## [Activity]
Your response should be every line of the data, written out exactly.

The data Start Marker

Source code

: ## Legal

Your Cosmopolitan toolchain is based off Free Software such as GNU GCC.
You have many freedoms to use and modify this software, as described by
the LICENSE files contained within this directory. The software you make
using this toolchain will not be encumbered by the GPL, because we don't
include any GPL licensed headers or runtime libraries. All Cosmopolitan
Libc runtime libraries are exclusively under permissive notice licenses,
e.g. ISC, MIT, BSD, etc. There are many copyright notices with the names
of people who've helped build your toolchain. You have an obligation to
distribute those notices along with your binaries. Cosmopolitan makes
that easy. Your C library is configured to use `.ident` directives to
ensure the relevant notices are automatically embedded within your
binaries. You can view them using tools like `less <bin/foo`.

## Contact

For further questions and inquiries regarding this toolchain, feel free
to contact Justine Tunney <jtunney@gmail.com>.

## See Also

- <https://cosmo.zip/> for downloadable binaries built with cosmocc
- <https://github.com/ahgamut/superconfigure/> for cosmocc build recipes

The data End Marker

## [Response]
Source code

: ## Legal

Your Cosmopolitan toolchain is based off Free Software such as GNU GCC.
You have many freedoms to use and modify this software, as described by
the LICENSE files contained within this directory. The software you make
using this toolchain will not be encumbered by the GPL, because we don't
include any GPL licensed headers or runtime libraries. All Cosmopolitan
Libc runtime libraries are exclusively under permissive notice licenses,
e.g. ISC, MIT, BSD, etc. There are many copyright notices with the names
of people who've helped build your toolchain. You have an obligation to
distribute those notices along with your binaries. Cosmopolitan makes
that easy. Your C library is configured to use `.ident` directives to
ensure the relevant notices are automatically embedded within your
binaries. You can view them using tools like `less <bin/foo`.

## Contact

For further questions and inquiries regarding this toolchain, feel free
to contact Justine Tunney <jtunney@gmail.com>.

## See Also

- <https://cosmo.zip/> for downloadable binaries built with cosmocc
- <https://github.com/ahgamut/superconfigure/> for cosmocc build recipes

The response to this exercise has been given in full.